ASO lockout 'damaging to everybody'
It's appalling that we are locked out for the second time in two years'
Atlanta’s premiere classical music season is again threatened by what has become a classic labor dispute. The Atlanta Symphony Orchestra locked out its musicians - for the second time since 2012 - on Sept. 7 as contract negotiations failed.
The future looks grim for ASO’s 70th anniversary season, slated to kick off Sept. 25. Last week, the musicians came together, not to play Mozart, but to march a picket line at the Woodruff Arts Center, ASO’s parent organization. With ASO management choosing the hardball tactic of a lockout, the sides weren’t talking as of Friday, and couldn’t even agree on bringing in a federal mediator.
“It’s appalling that we are locked out for the second time in two years,” says Jessica Oudin, a viola section player who reps the Atlanta Symphony Orchestra Players Association in labor talks. “At this time, no further meetings are scheduled … because management has not shown a willingness to budge.”
The musicians face a loss of pay and health insurance, but if the season is cut short, that will be “damaging to everybody,” Oudin says.
WAC spokeswoman Holly Hanchey told CL she can’t comment on the ASO labor situation and couldn’t immediately provide anyone who could.
A statement on the ASO website says, “Management remains committed to keeping the dialogue going and bargaining in good faith so that we can work toward a resolution that will ensure that the music will go on. Management wants to assure a vibrant classical music community that can thrive for decades to come.”
But that dialogue isn’t ongoing - including on ASO’s Facebook page. After hundreds of mostly anti-management comments were posted, ASO disabled commenting due to what it called “hateful language, personal attacks and misinformation.”
The lockout is unpopular not only among ASO fans, but also with its conductors, a group that typically steers clear of orchestra labor disputes. Shortly before negotiations failed, ASO Music Director Robert Spano and Principal Guest Conductor Donald Runnicles issued an unusual open letter to ASO management, musicians, and supporters, imploring them to reach agreement and not cut too deeply.

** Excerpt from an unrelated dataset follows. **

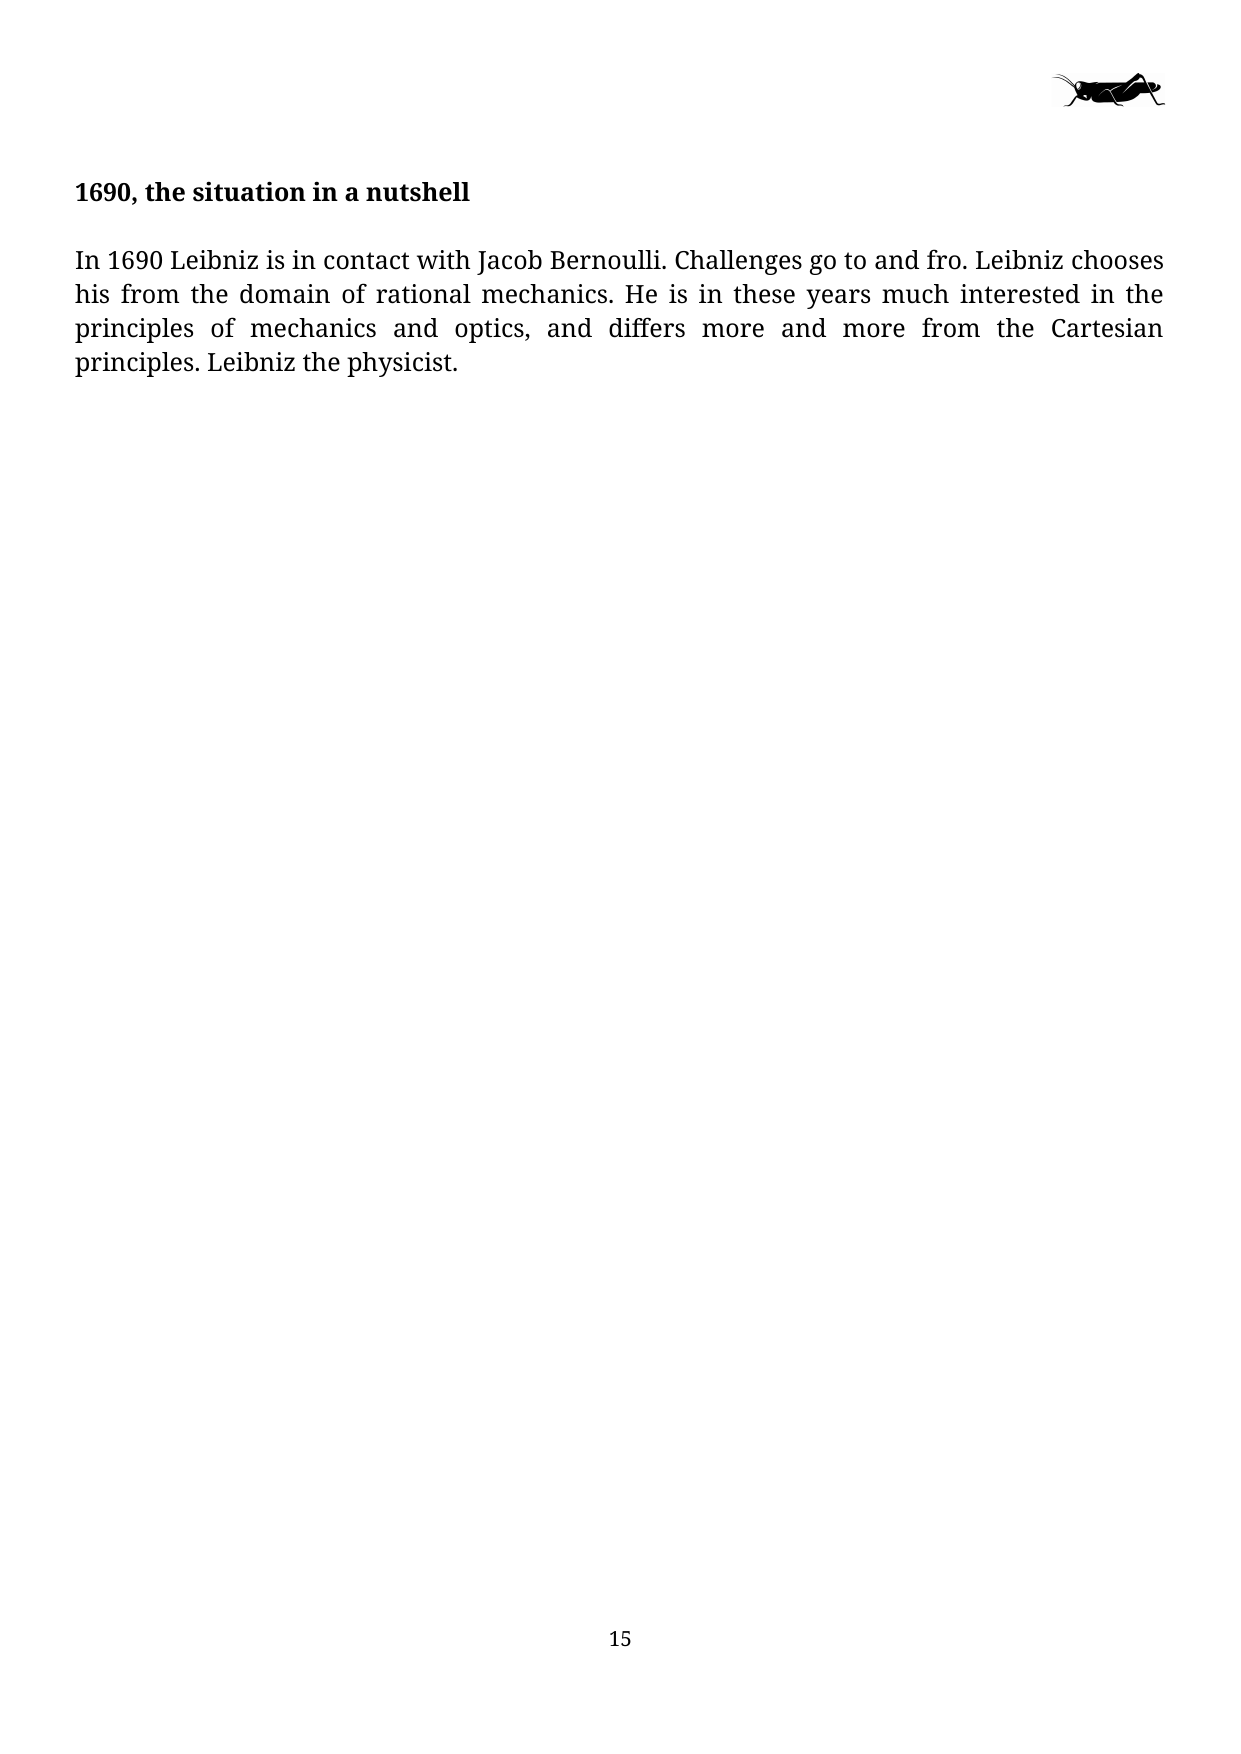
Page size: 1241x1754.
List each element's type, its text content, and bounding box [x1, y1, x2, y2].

text 1690, the situation in a nutshell [75, 175, 1165, 209]
picture [1051, 73, 1166, 107]
text In 1690 Leibniz is in contact with Jacob Bernoulli. Challenges go to and fro. Leibniz chooses his from the domain of rational mechanics. He is in these years much interested in the principles of mechanics and optics, and differs more and more from the Cartesian principles. Leibniz the physicist. [75, 243, 1165, 379]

“The concept that stopping the music - whether characterized as lockout or strike - as a reasonable alternative is unfathomable, deeply divisive, and would be a tragic mistake,” Spano and Runnicles wrote. “Sustainability must also be applied to a quality of the orchestra and the notion of excellence, not only to finances. There are artistic lines that cannot and must not be crossed.”

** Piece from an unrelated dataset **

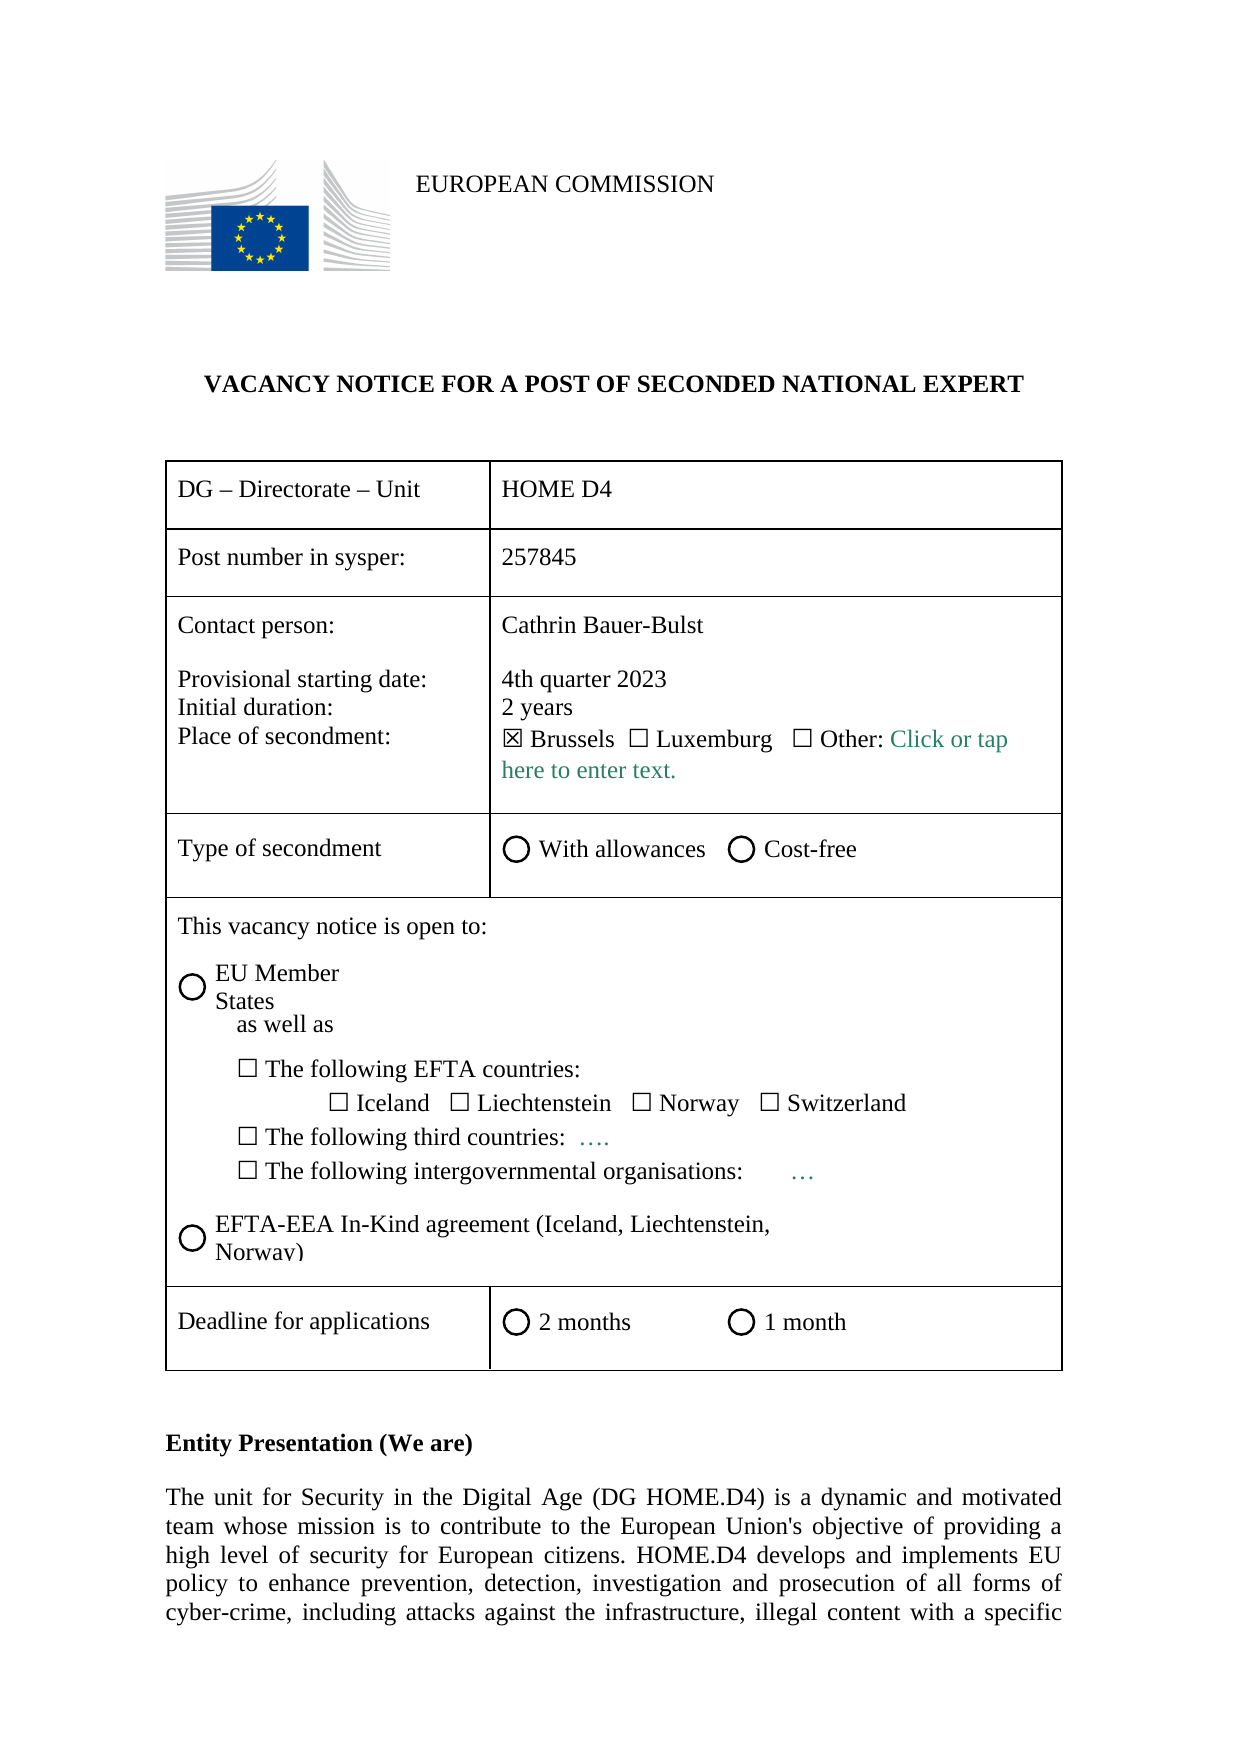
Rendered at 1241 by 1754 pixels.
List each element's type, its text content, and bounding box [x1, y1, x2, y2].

Both sides agree that the ASO is facing a long-term existential threat. The disagreement is about the cause and the solutions. Management says it must chop the budget to end 12 years of deficits, caused in part by a national trend in declining support for classical music. The musicians say management is inept and pruning the ASO too far to ever grow successfully.
The current dispute is just a continuation of the bitter 2012 lockout, when musicians finally salvaged the season by agreeing to brutal cuts. Back then, both sides took big pay cuts, and the musicians agreed to a 10-week summer furlough that forces them to get outside work. In addition, the orchestra’s membership was slashed from 95 to 88, and staff was cut as well.
Oudin says musicians agreed to those “incredible concessions” under the impression they were one-time reorganizations. The cuts did slash the ASO’s deficit from $20 million to about $2.6 million, but that was still higher than expected. ASO says that’s why more cuts are needed. The musicians say that’s management “not living up to their end of the bargain.”
In eight months of negotiations this year, the musicians basically demanded their salaries back, with a 15 percent increase in a five-year deal. They also want the full orchestra membership restored.
Management offered pay increases up to 4.5 percent in a four-year deal, but also with massive health insurance contribution increases. They also offered buyouts to about one-third of the musicians, which Oudin calls a “thinly veiled” attempt to shrink the membership beyond its near-minimal level.
Oudin admits the musicians’ offer would add to the red ink. But, she says, if everyone offered buyouts said yes, it would cost even more.
“It’s particularly egregious they have funds … to buy out musicians of the Atlanta Symphony Orchsetra, but cannot find similar or slightly reduced funds to support the Atlanta Symphony Orchestra,” Oudin says. “We function like a highly trained sports team. You need a minimum number of players on the field to have any shot at winning.”
Another obstacle is the ASO’s unusual position as a division of the WAC rather than a standalone organization. The ASO says it’s a boon, with WAC covering $3.7 million in behind-the-scenes costs. But the musicians view WAC as a mysterious puppet master, blaming it for causing the 2012 lockout by scuttling an earlier agreement. In earlier negotiations, Oudin says, a WAC executive was always in the room.
“Woodruff Arts Center seems to be the entity that really calls the shots,” she says. “We are dealing with [ASO] people we suspect have no authority to get a deal done.”
Any kind of deal seems unlikely now, but Oudin points to the “eerily similar” situation of the Minnesota Orchestra. A 2012 lockout there lasted 15 months, but ended early this year with a leadership change and massive new support from audiences and sponsors.
“It is entirely possible,” Oudin says, “to turn a tragic situation like this lockout around.”